Но ирония моей судьбы в том, что я сам протянул вперед руки, давая их связать. Ведь художник – не холодный исследователь; его труд отличается от труда философа и даже журналиста тем, что личность художника вторгается в творение и определяет его суть. Обнажая язвы общества, я показывал и язвы на своем собственном теле; лицемерие и тщеславие были моими грехами, и разврат был моим развратом, и бешеная радость хулы тоже была моя.
Жена, конечно, ни о чем подобном не догадывалась, и я не мог быть рядом с ней, когда она читала мои книги; все, что она говорила, я мог истолковать как восхищение верной супруги, но я видел ее смятение. Впрямую она стала показывать, что уязвлена, лишь когда я начал писать о браке.

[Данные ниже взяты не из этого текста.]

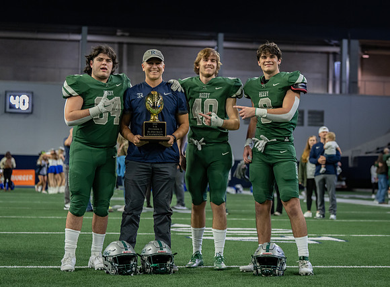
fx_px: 973
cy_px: 123
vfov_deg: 16.8
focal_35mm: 87
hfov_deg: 22.6
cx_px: 230
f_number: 2.8
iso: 1600
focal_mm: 70
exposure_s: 1/320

Она призналась мне, что плакала, читая иные мои страницы на эту тему – например, об обмане, сопровождающем даже безупречное супружество, – но, ослепленный своим даром, я пропустил ее слова мимо ушей. Она отдавала безусловное предпочтение историям из «Гранатового домика», которые с небольшими изъятиями читала детям. Кажется, она даже ухитрялась извлекать из них мораль: где я видел лишь ужас, лишь хрупкость мимолетного бытия, она находила и любовь, и красоту. Очень на нее похоже.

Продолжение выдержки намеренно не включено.